Reply with the data below, repeated exactly in full.

━━━ Entries supplied

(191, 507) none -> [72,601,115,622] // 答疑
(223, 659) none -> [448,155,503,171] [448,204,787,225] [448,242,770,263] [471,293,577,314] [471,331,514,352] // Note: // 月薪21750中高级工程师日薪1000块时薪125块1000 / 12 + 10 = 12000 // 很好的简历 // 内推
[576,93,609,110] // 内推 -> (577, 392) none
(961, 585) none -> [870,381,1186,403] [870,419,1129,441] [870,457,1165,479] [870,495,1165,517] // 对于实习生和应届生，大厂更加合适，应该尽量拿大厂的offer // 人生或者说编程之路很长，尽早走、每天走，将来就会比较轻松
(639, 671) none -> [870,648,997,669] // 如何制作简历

━━━━━━

**Answer to this exercise**
(191, 507) none -> [72,601,115,622] // 答疑
(223, 659) none -> [448,155,503,171] [448,204,787,225] [448,242,770,263] [471,293,577,314] [471,331,514,352] // Note: // 月薪21750中高级工程师日薪1000块时薪125块1000 / 12 + 10 = 12000 // 很好的简历 // 内推
[576,93,609,110] // 内推 -> (577, 392) none
(961, 585) none -> [870,381,1186,403] [870,419,1129,441] [870,457,1165,479] [870,495,1165,517] // 对于实习生和应届生，大厂更加合适，应该尽量拿大厂的offer // 人生或者说编程之路很长，尽早走、每天走，将来就会比较轻松
(639, 671) none -> [870,648,997,669] // 如何制作简历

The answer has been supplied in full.